Gold
nanoparticles created by the Rice University lab of Eugene Zubarev take
on the shape of starfruit in a chemical bath with silver nitrate,
ascorbic acid and gold chloride.
They look like fruit, and indeed the nanoscale stars of new research at
Rice University have tasty implications for medical imaging and chemical
sensing.
Starfruit-shaped gold nanorods synthesized by chemist Eugene Zubarev
and Leonid Vigderman, a graduate student in his lab at Rice's BioScience
Research Collaborative, could nourish applications that rely on
surface-enhanced Raman spectroscopy (SERS).
The research appeared online this month in the American Chemical Society journal Langmuir.
The researchers found their particles returned signals 25 times
stronger than similar nanorods with smooth surfaces. That may ultimately
make it possible to detect very small amounts of such organic molecules
as DNA and biomarkers, found in bodily fluids, for particular diseases.
"There's a great deal of interest in sensing applications," said
Zubarev, an associate professor of chemistry. "SERS takes advantage of
the ability of gold to enhance electromagnetic fields locally. Fields
will concentrate at specific defects, like the sharp edges of our
nanostarfruits, and that could help detect the presence of organic
molecules at very low concentration."
SERS can detect organic molecules by themselves, but the presence of a
gold surface greatly enhances the effect, Zubarev said. "If we take the
spectrum of organic molecules in solution and compare it to when they
are adsorbed on a gold particle, the difference can be millions of
times," he said. The potential to further boost that stronger signal by a
factor of 25 is significant, he said.
Zubarev and Vigderman grew batches of the star-shaped rods in a
chemical bath. They started with seed particles of highly purified gold
nanorods with pentagonal cross-sections developed by Zubarev's lab in
2008 and added them to a mixture of silver nitrate, ascorbic acid and
gold chloride.
Over 24 hours, the particles plumped up to 550 nanometers long and 55
nanometers wide, many with pointy ends. The particles take on ridges
along their lengths; photographed tip-down with an electron microscope,
they look like stacks of star-shaped pillows.

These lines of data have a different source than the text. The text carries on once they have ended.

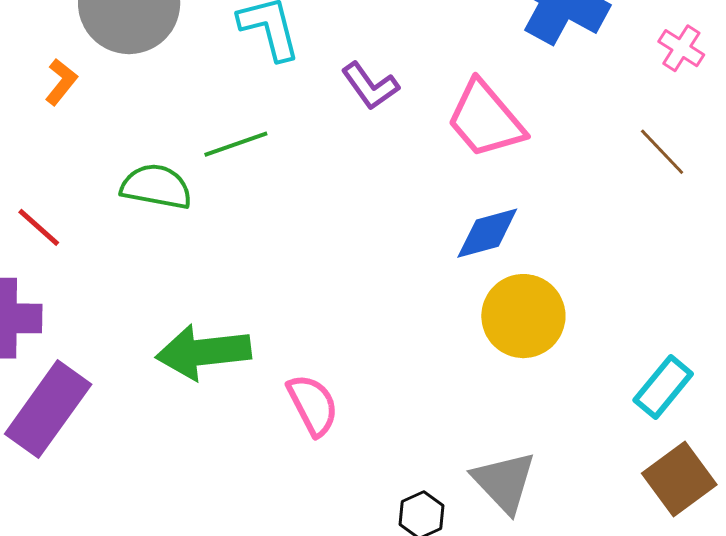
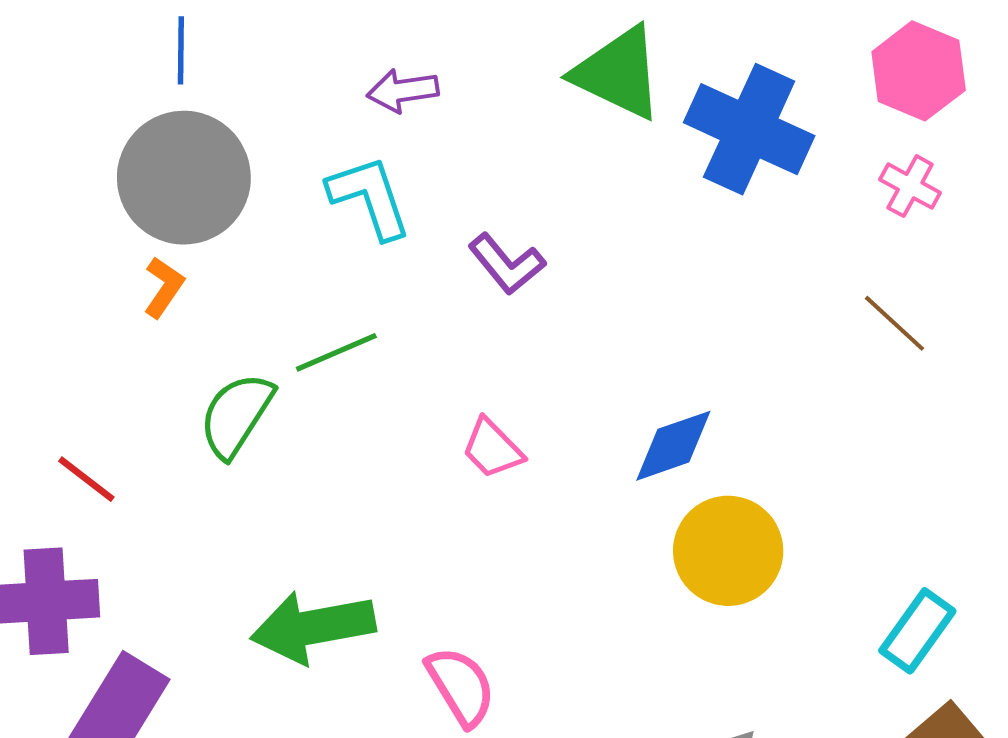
orange L-shape: (61, 82) -> (164, 287), moved
pink trapezoid: (485, 119) -> (492, 448), moved, size x0.6
green semicircle: (156, 187) -> (236, 415), turned -64

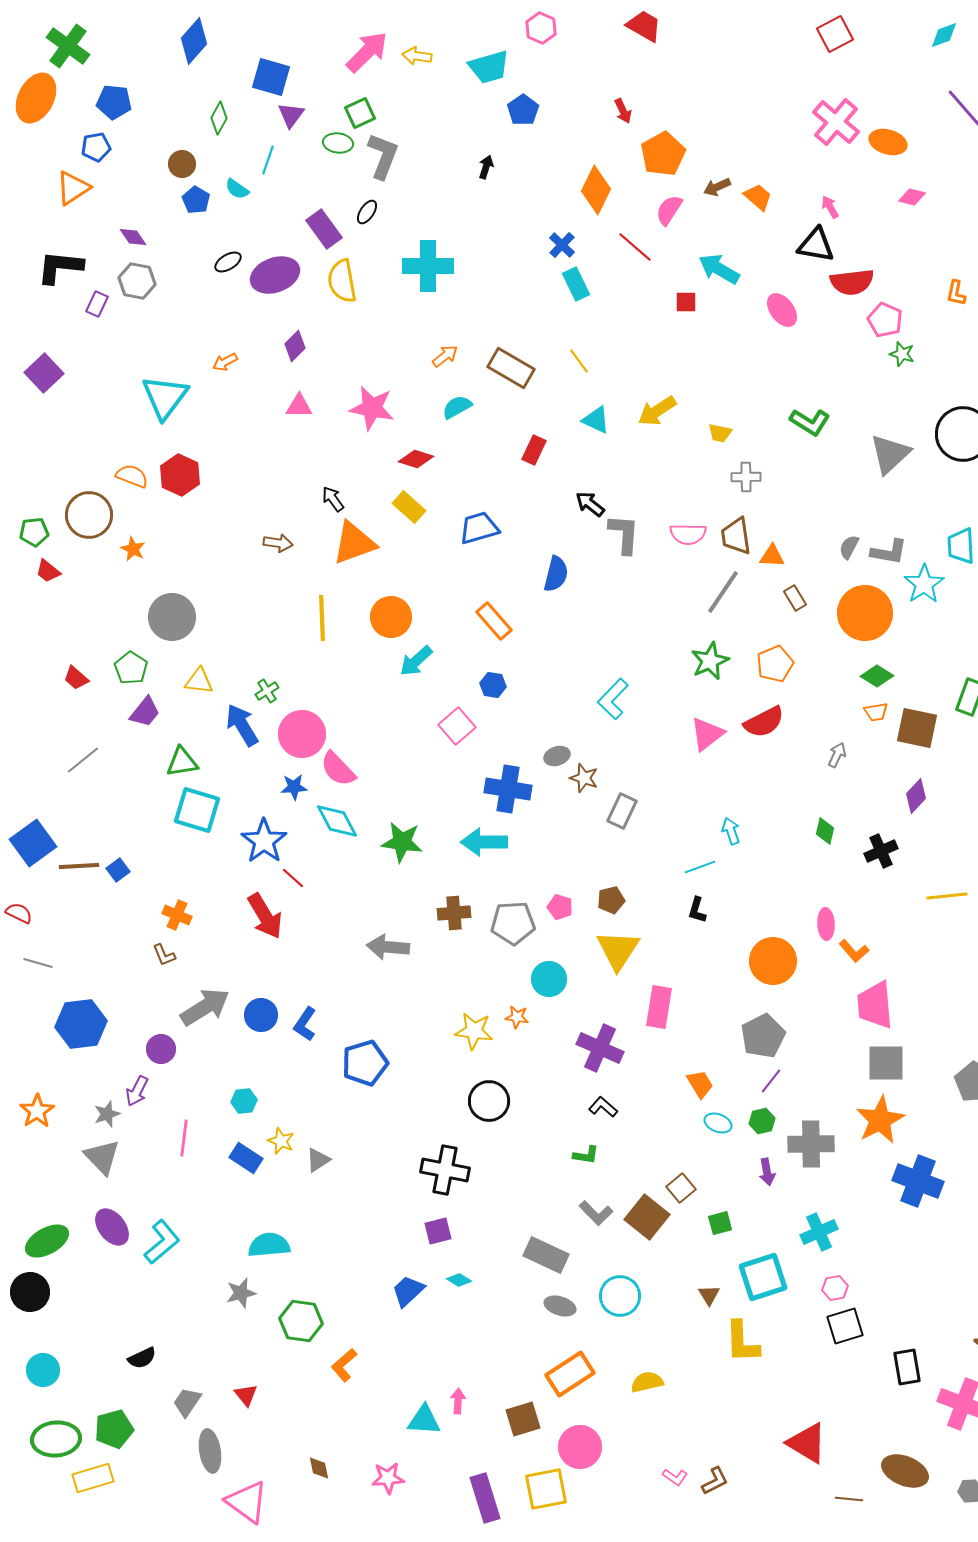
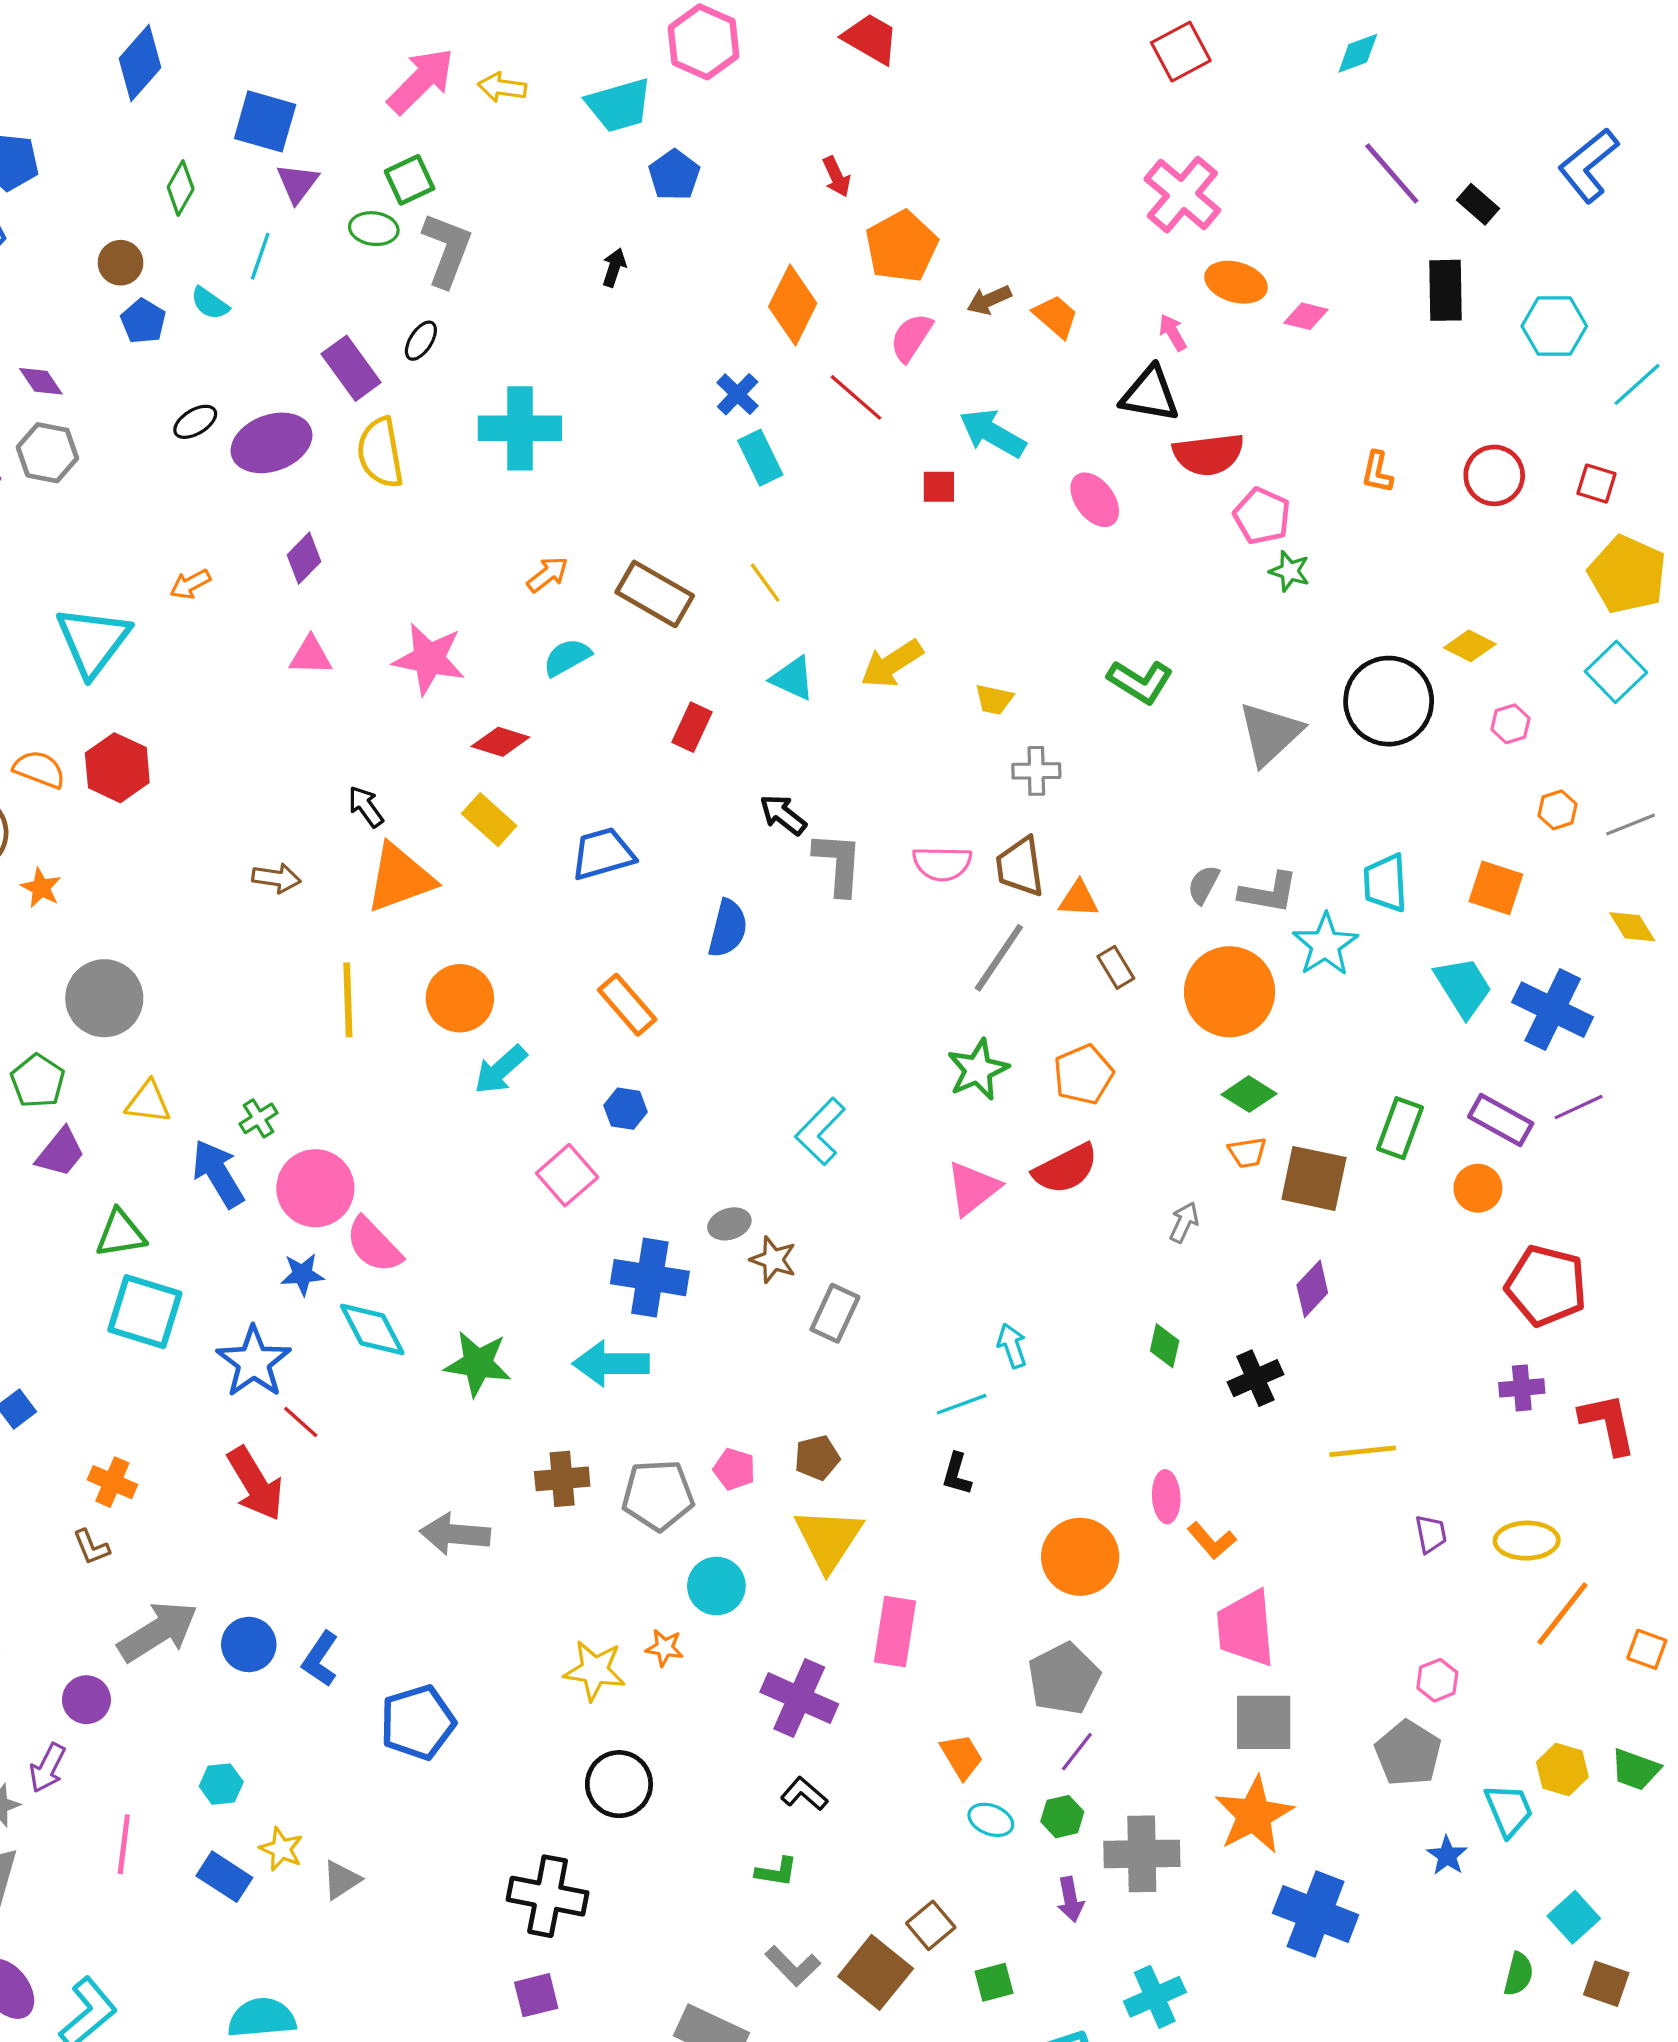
pink hexagon: (541, 28) -> (703, 42), size x1.4
orange ellipse: (888, 142) -> (1236, 282), moved

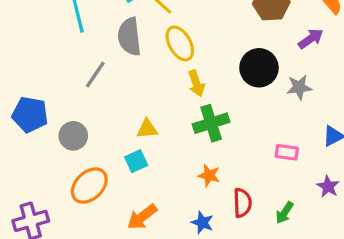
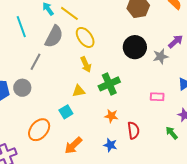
gray semicircle: (129, 37) -> (54, 36), turned -140
purple arrow: (311, 39) -> (176, 41), moved
yellow arrow: (196, 83) -> (86, 64), moved
yellow triangle: (147, 129) -> (79, 91), moved
gray circle: (73, 136) -> (22, 88), moved
green arrow: (284, 213) -> (172, 133), moved, turned 112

Why the pentagons turn into stars is still a bit of a mystery,
Zubarev said, but he was willing to speculate. "For a long time, our
group has been interested in size amplification of particles," he said.
"Just add gold chloride and a reducing agent to gold nanoparticles, and
they become large enough to be seen with an optical microscope. But in
the presence of silver nitrate and bromide ions, things happen
differently."
When Zubarev and Vigderman added a common surfactant,
cetyltrimethylammonium bromide (aka CTAB), to the mix, the bromide
combined with the silver ions to produce an insoluble salt. "We believe a
thin film of silver bromide forms on the side faces of rods and
partially blocks them," Zubarev said.
This in turn slowed down the deposition of gold on those flat
surfaces and allowed the nanorods to gather more gold at the pentagon's
points, where they grew into the ridges that gave the rods their
star-like cross-section. "Silver bromide is likely to block flat
surfaces more efficiently than sharp edges between them," he said.
The researchers tried replacing silver with other metal ions such as
copper, mercury, iron and nickel. All produced relatively smooth
nanorods. "Unlike silver, none of these four metals form insoluble
bromides, and that may explain why the amplification is highly uniform
and leads to particles with smooth surfaces," he said.
The researchers also grew longer nanowires that, along with their
optical advantages, may have unique electronic properties. Ongoing
experiments with Stephan Link, an assistant professor of chemistry and
chemical and biomolecular engineering, will help characterize the
starfruit nanowires' ability to transmit a plasmonic signal. That could
be useful for waveguides and other optoelectronic devices.
But the primary area of interest in Zubarev's lab is biological. "If
we can modify the surface roughness such that biological molecules of
interest will adsorb selectively on the surface of our rugged nanorods,
then we can start looking at very low concentrations of DNA or cancer
biomarkers. There are many cancers where the diagnostics depend on the
lowest concentration of the biomarker that can be detected."